#### [GEVRAAGDE OPDRACHTEN]
A: Beantwoord de volgende vragen aan de hand van de tekst over legitimatietheorieën van straf.
(i) Welk principe gold in de Klassieke Wereld als het meest rechtvaardige?
(ii) In welk werk reageert Kant op de utilistische visie van Beccaria?
(iii) In welke codex wordt volgens de tekst dezelfde proportionaliteitseis aangetroffen als in het door Kant geciteerde principe?
B: Schrijf uit de tekst over legitimatietheorieën van straf letterlijk het gedeelte over dat begint met de woorden die "1.1. Kant: retributivisme" bevatten en eindigt met "aan het retributivisme.".

#### [GESELECTEERDE TEKST]
Legitimatietheorieën: van talio tot anarchisme
In de Klassieke Wereld werd talio (ius talionis/ lex talionis) als het meest rechtvaardige principe beschouwd: de nadruk lag op de proportionaliteit van de straf tegenover de misdaad. Proportionaliteit wordt in die zin niet bepaald door omstandigheden. De misdaad dient te worden vereffend, "opdat de bloedschuld niet aan het volk blijft kleven".
1.1. Kant: retributivisme
Die opvatting wordt gedeeld door Immanuel Kant. Het door Kant geciteerde principe duidt op eenzelfde proportionaliteitseis die wordt aangetroffen in de Codex Hammurabi (het Babylonische recht). Kant reageert in zijn Metaphysik der Sitten op de moderne utilistische visie van Beccaria. Anders dan de utilisten, stelt Kant dat effectiviteit (het nutsprincipe) de oplegging van straf niet kan rechtvaardigen; straf kan uitsluitend worden opgelegd ter vereffening. De vergelding is inherent aan het retributivisme.

#### [BRONGEGEVENS]

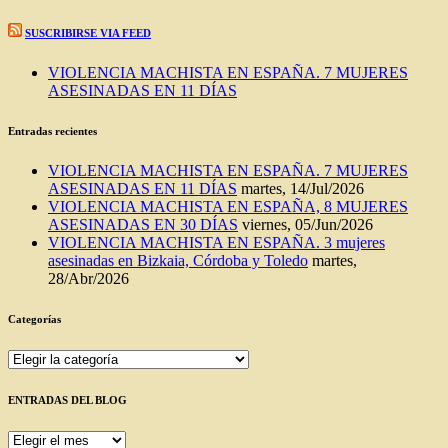
SUSCRIBIRSE VIA FEED
VIOLENCIA MACHISTA EN ESPAÑA. 7 MUJERES
ASESINADAS EN 11 DÍAS
Entradas recientes
VIOLENCIA MACHISTA EN ESPAÑA. 7 MUJERES
ASESINADAS EN 11 DÍAS
martes, 14/Jul/2026
VIOLENCIA MACHISTA EN ESPAÑA, 8 MUJERES
ASESINADAS EN 30 DÍAS
viernes, 05/Jun/2026
VIOLENCIA MACHISTA EN ESPAÑA. 3 mujeres
asesinadas en Bizkaia, Córdoba y Toledo
martes,
28/Abr/2026
Categorías
Categorías
ENTRADAS DEL BLOG
ENTRADAS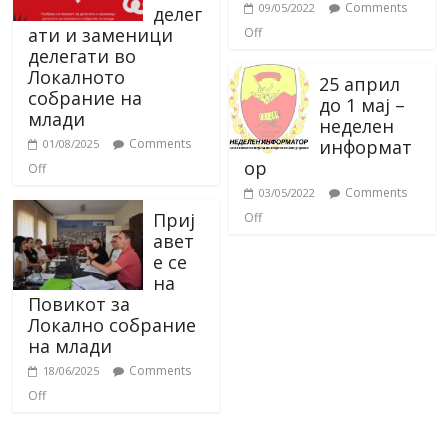
Comments
09/05/2022
делег
ати и заменици
Off
делегати во
Локалното
25 април
собрание на
до 1 мај –
млади
неделен
информат
Comments
01/08/2025
ор
Off
Comments
03/05/2022
Приј
Off
авет
е се
на
Повикот за
Локално собрание
на млади
Comments
18/06/2025
Off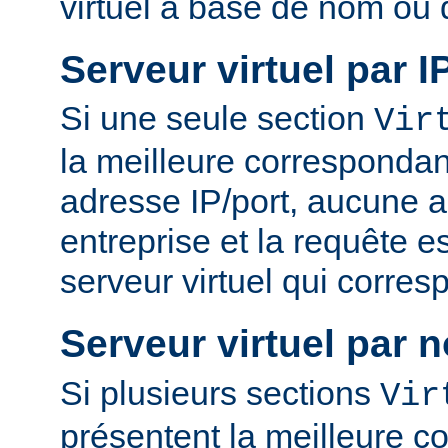
virtuel à base de nom ou 
Serveur virtuel par I
Si une seule section
Vir
la meilleure correspondan
adresse IP/port, aucune a
entreprise et la requête es
serveur virtuel qui corres
Serveur virtuel par 
Si plusieurs sections
Vir
présentent la meilleure 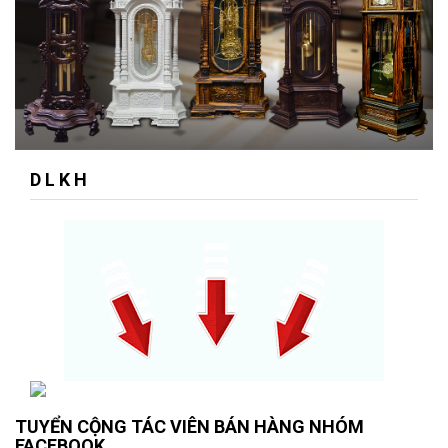
D L K H
TUYỂN CỘNG TÁC VIÊN BÁN HÀNG NHÓM
FACEBOOK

#### [OPLOSSINGEN OP VOLGORDE]
A:
(i) Talio (ius talionis/lex talionis).
(ii) In zijn Metaphysik der Sitten.
(iii) In de Codex Hammurabi (het Babylonische recht).

B:
1.1. Kant: retributivisme
Die opvatting wordt gedeeld door Immanuel Kant. Het door Kant geciteerde principe duidt op eenzelfde proportionaliteitseis die wordt aangetroffen in de Codex Hammurabi (het Babylonische recht). Kant reageert in zijn Metaphysik der Sitten op de moderne utilistische visie van Beccaria. Anders dan de utilisten, stelt Kant dat effectiviteit (het nutsprincipe) de oplegging van straf niet kan rechtvaardigen; straf kan uitsluitend worden opgelegd ter vereffening. De vergelding is inherent aan het retributivisme.